If you have three symptoms, it may be time to think about whether this is an area of concern or not. To determine whether or not it can turn into a problem, see if you can pass this test. Go one year without growing anything. If you can do it, then you might be okay. If just the thought of not growing at least something gives you a case of hives, then you may still have time to get help.
If you have four symptoms, you need to recognize that this obsession could easily turn into an addiction. At this point, you have a choice - and that is only if you are capable of making it. You can either walk away and adjust your budget for more grocery store runs, and start training your face to smile when the yuck factor takes over, or just give up and give in.
If you have five symptoms, I am so sorry to tell you – you are at the point of no return. Your mind, heart, and body will not allow you to turn back. Instead, you have now instilled the importance and necessity of growing your own food in your mind. Nothing will ever taste the same, and you will find yourself saying ‘I can grow it/can it/cook it better at home’ any time you eat at a restaurant.
Our garden is still young yet, but the other day I walked out my back door, pulled about 7 fresh Lemon Squash and two cucumbers out of the garden. I say I walked, but it was really more like floating. I was excited to be eating fresh vegetables that didn’t come from the grocery store. And we savored every bite.

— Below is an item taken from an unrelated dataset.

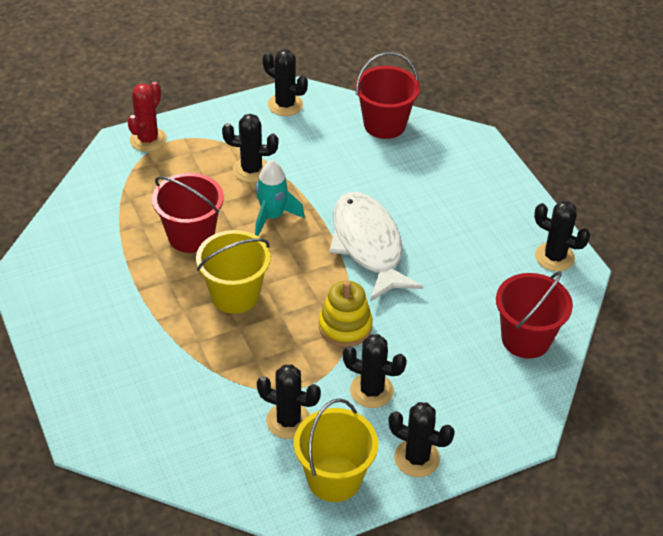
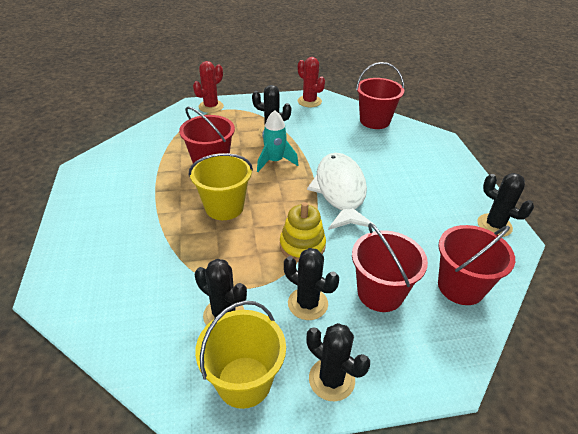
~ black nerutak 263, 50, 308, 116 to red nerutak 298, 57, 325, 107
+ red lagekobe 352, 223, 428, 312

With each passing day, we will be harvesting more and more, until my kitchen will be overflowing with baskets of fresh vegetables, canning supplies, and jars of deliciousness cooling on a rack on the table. And I can’t wait.
Canning and preserving your own food really can become addictive. There is just something about working hard in the garden, preserving your harvest, and cooking your meals that makes it taste better and a more satisfying experience.
And if you did score a 4 or 5, then it may help to join your local group of Canning and Food Preservation Anonymous. I think the meeting is this Saturday at 11. But just so you know, in June and July, you may not find anyone there. Instead, they’ll be at home – either in the garden harvesting produce, or elbow deep in canning jars. If you’re lucky, they may make the meeting somewhere around September or October. And that’s only if they don’t have a fall garden ready to be harvested.